• _TASK PROMPT_: Report every line of the items that contains the word "Based". Copy each such line in full.

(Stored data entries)

'''

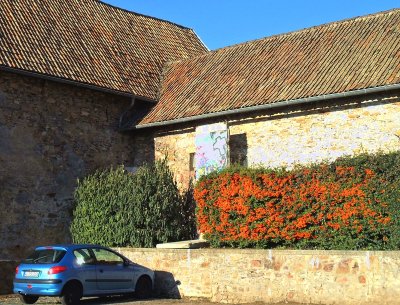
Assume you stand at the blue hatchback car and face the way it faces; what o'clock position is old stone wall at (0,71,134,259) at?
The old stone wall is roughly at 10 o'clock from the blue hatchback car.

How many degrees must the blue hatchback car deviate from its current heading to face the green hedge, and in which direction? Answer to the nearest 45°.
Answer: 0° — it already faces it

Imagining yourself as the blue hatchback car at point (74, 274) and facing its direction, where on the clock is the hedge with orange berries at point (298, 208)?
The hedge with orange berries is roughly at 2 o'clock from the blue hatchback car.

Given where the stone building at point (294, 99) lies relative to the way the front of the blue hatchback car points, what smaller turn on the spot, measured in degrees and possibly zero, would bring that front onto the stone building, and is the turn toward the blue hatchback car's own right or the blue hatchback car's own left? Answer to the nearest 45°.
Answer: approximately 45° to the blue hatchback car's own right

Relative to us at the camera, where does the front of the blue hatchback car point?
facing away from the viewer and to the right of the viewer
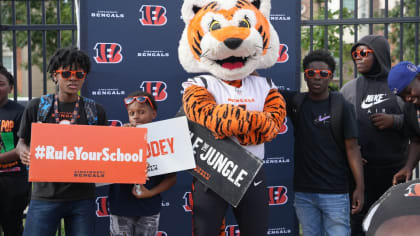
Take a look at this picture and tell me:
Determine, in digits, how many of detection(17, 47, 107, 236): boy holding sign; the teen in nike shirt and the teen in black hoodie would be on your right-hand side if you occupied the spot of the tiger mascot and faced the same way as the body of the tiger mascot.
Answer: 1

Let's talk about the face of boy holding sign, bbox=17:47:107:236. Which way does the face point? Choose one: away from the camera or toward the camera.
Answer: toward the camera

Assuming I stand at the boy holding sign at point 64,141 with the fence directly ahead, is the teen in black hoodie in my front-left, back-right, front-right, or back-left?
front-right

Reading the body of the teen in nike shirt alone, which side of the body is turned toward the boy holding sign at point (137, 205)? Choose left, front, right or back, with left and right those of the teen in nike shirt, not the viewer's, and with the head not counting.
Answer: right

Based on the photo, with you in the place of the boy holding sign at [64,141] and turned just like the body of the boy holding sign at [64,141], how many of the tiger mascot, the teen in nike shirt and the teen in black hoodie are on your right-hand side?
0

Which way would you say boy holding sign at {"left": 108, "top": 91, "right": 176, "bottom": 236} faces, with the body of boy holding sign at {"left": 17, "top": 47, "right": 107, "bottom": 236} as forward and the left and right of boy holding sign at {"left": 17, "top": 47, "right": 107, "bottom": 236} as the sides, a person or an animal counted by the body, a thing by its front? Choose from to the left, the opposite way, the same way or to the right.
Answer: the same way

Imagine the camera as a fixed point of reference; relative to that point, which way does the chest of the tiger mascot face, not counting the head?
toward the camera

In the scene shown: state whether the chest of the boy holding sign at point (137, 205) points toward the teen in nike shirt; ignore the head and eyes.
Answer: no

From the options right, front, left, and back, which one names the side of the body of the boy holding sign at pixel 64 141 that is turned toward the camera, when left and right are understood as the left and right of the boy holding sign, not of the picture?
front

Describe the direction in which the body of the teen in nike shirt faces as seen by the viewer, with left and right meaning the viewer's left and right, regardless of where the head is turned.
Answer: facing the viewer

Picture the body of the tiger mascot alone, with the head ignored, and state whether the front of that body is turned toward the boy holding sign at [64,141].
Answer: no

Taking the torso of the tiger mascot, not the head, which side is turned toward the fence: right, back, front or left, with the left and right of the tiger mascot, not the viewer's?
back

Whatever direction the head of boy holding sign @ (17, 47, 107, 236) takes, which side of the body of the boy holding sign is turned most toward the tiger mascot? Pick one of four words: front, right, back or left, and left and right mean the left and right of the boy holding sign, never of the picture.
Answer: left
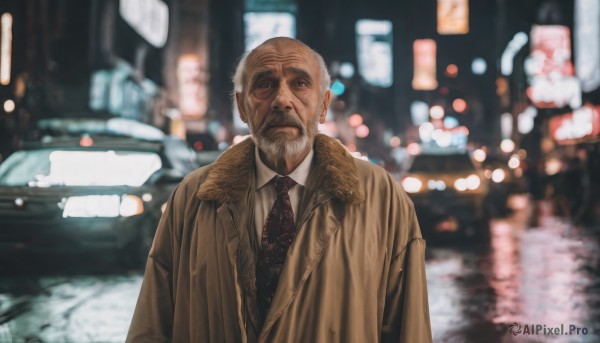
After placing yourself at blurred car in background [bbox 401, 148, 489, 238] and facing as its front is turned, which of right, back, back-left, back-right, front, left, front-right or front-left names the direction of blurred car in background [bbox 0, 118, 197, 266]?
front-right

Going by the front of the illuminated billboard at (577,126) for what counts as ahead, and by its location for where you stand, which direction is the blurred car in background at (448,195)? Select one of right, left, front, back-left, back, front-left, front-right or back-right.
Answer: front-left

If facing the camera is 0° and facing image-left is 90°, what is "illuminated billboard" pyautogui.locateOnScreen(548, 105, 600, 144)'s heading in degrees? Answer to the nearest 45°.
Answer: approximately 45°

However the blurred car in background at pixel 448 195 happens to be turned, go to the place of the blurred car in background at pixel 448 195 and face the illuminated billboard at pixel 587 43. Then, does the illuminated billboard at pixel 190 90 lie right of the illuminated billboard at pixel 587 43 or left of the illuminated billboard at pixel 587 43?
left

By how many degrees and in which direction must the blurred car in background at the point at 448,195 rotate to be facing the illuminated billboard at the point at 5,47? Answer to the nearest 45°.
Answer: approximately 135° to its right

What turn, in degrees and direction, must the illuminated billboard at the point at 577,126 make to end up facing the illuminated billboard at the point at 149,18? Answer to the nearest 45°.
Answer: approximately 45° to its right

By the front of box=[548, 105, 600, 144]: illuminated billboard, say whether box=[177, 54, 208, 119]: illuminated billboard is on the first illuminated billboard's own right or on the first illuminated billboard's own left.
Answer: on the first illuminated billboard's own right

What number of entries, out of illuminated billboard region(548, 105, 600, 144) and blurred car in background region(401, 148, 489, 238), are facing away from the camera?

'''
'''

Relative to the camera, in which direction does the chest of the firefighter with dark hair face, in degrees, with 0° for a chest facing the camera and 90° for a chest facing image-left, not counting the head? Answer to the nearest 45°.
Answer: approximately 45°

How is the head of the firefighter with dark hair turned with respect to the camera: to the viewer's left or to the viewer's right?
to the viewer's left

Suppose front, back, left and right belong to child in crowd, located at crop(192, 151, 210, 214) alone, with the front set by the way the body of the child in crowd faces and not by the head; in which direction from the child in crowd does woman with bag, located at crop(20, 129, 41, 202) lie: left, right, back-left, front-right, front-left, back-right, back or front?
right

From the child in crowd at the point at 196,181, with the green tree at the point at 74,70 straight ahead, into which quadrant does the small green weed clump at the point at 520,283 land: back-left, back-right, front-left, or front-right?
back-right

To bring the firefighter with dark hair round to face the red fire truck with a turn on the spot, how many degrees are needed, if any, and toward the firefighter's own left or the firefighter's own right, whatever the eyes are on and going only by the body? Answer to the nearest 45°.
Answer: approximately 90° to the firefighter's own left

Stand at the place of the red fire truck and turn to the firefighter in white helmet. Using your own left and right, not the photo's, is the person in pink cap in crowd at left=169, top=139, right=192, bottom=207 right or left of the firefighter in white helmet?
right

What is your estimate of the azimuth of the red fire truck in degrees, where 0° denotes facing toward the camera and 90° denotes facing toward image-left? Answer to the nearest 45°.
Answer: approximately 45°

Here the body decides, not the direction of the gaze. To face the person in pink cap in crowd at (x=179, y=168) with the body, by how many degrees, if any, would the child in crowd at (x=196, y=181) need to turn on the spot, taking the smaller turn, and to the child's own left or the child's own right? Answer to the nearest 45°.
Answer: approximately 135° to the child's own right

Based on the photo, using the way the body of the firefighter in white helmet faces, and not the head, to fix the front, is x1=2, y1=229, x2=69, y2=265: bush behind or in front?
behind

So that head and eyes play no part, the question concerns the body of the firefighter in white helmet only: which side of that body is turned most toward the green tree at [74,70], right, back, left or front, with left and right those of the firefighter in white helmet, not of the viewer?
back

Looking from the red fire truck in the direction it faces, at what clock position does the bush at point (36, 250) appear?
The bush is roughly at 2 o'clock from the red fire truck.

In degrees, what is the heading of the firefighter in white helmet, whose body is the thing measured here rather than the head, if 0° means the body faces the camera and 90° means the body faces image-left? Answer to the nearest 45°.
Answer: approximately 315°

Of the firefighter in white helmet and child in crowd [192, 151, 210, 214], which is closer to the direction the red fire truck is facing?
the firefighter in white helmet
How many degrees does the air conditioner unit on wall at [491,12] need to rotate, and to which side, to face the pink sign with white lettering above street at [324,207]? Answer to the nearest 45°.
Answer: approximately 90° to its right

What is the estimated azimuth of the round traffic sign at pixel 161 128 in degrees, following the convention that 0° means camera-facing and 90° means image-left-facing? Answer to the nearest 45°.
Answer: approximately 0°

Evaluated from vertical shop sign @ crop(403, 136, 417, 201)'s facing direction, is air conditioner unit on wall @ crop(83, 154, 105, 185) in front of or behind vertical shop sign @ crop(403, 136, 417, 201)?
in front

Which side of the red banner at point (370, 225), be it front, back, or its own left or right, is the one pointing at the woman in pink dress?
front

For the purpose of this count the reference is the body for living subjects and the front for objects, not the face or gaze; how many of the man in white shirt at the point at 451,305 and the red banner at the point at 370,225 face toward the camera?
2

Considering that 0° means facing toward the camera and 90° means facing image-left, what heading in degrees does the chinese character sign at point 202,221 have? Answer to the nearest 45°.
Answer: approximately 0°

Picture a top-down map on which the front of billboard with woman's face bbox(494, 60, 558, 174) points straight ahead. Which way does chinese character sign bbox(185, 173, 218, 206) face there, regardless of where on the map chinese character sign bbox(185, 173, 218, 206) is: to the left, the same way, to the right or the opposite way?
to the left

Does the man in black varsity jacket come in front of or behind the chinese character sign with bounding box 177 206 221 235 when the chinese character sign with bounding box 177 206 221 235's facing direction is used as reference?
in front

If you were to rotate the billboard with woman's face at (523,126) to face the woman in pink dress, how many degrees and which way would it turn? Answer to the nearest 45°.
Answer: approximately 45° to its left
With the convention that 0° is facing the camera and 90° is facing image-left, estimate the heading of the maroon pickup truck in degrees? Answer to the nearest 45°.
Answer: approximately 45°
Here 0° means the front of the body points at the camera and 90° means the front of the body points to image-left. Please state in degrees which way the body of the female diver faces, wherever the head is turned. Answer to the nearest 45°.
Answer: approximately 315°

'''
'''

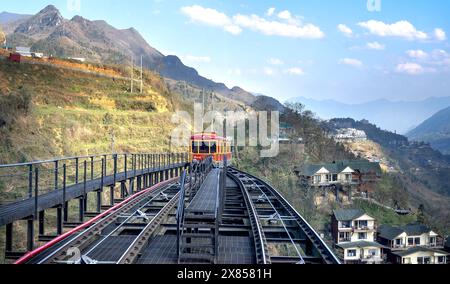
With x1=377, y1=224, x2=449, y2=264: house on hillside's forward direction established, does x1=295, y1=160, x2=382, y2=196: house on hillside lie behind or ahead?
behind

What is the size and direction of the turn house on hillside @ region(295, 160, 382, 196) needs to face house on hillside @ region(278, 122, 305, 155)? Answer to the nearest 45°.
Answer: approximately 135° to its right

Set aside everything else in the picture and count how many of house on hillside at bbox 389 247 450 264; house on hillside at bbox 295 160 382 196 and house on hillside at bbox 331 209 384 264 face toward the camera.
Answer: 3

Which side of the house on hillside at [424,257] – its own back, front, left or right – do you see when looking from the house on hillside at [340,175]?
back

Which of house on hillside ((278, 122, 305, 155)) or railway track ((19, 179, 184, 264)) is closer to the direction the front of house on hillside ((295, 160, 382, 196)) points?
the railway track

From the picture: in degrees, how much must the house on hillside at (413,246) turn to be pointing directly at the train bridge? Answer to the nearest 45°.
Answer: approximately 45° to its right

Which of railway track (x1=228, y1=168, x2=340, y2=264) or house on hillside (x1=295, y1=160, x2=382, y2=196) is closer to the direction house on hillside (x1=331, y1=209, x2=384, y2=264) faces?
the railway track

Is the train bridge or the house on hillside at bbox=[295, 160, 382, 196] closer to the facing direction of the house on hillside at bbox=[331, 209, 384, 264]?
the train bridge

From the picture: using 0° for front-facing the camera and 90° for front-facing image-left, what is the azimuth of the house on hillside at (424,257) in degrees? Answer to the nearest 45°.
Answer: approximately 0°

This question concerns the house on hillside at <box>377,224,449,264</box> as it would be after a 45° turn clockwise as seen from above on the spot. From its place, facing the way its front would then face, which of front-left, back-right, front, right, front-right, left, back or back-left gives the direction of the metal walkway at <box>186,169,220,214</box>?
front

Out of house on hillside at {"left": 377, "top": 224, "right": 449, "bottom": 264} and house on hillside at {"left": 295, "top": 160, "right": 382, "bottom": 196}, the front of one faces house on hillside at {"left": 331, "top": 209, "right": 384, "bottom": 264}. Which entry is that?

'''

• _SOLUTION TO THIS TASK_:
Based on the photo, with you in the place of the boy holding sign at [64,141] and turned just like the body of the boy holding sign at [64,141], how many of the tiger mascot, the teen in nike shirt and the teen in black hoodie are on your right-hand side?
Based on the photo, using the way the body of the firefighter in white helmet faces, and not the head, to fix the front, is x1=2, y1=229, x2=69, y2=265: bush behind or in front?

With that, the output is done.